As investors, we expose ourselves to uncertainty. We do this with the ultimate goal of achieving financial gains that make it worthwhile. But we also want to remain within our own risk tolerance, which is the amount of loss we think we can endure without being driven to change our market exposure.
Our new special report looks at how portfolios may benefit from systematic downside protection. Asymmetric strategies (as achieved through an option-based hedging programme) can allow more potential upside for a given portfolio risk, enhance the reliability of returns and facilitate consistent portfolio goal-setting.

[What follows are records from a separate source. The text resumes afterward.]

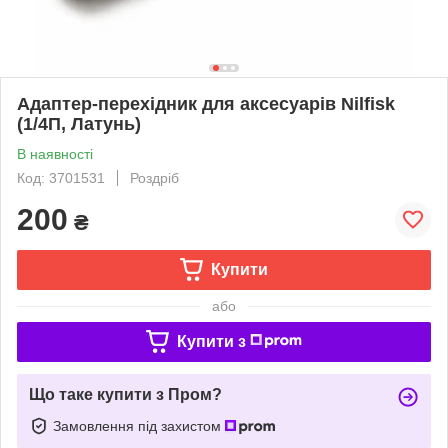
Адаптер-перехідник для аксесуарів Nilfisk
(1/4П, Латунь)
В наявності
Код: 3701531
Роздріб
200
₴
Купити
або
Купити з
Що таке купити з Пром?
Замовлення під захистом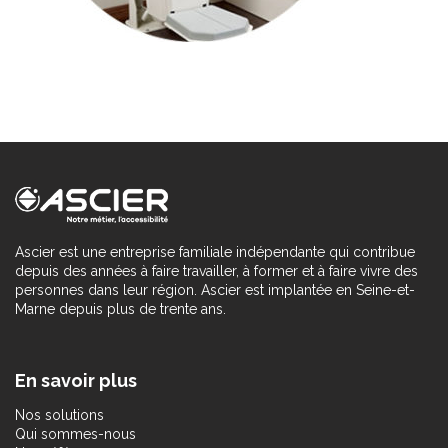
Ascier est une entreprise familiale indépendante qui contribue
depuis des années à faire travailler, à former et à faire vivre des
personnes dans leur région. Ascier est implantée en Seine-et-
Marne depuis plus de trente ans.
En savoir plus
Nos solutions
Qui sommes-nous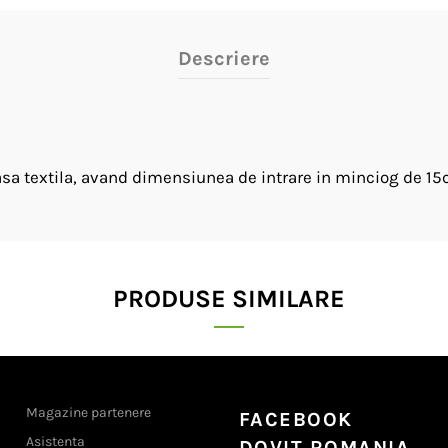
Descriere
asa textila, avand dimensiunea de intrare in minciog de 1
PRODUSE SIMILARE
Magazine partenere
FACEBOOK
Asistenta
DOVIT ROMANIA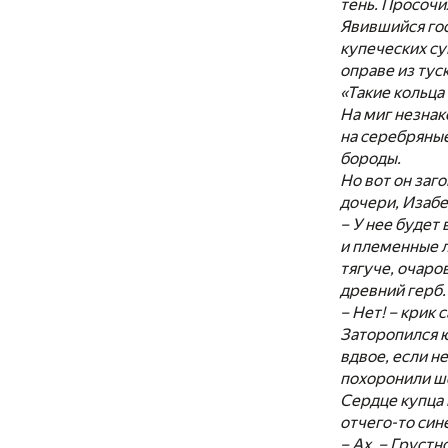
тень. Просочи
Явившийся гос
купеческих су
оправе из тус
«Такие кольца
На миг незнак
на серебряные
бороды.
Но вот он заг
дочери, Изабе
– У нее будет
и племенные л
тягуче, очаро
древний герб.
– Нет! – крик
Заторопился ю
вдвое, если н
похоронили ш
Сердце купца 
отчего-то син
– Ах. – Груст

The report also considers individual risk tolerance, the importance of distinguishing uncertainty from risk, the nature of recent market crises, and current challenges to investor perceptions.
Key takeaways:
- We want to convert our risk tolerance into a source of opportunity. In doing that, we will always face uncertainty around market events and their timing. Adherence to strong convictions as events unfold can lead us to deviate from our investment objectives, potentially triggering undesirable market timing mistakes.
- Consciously separating uncertainty (which we accept as a source of potential opportunity and loss) from risk (which we want to avoid taking on excessively) helps investors to take more efficient risk management decisions.
- Systematic downside protection can be used to allow us to remain within risk tolerance levels, while extending upside exposure as far as possible.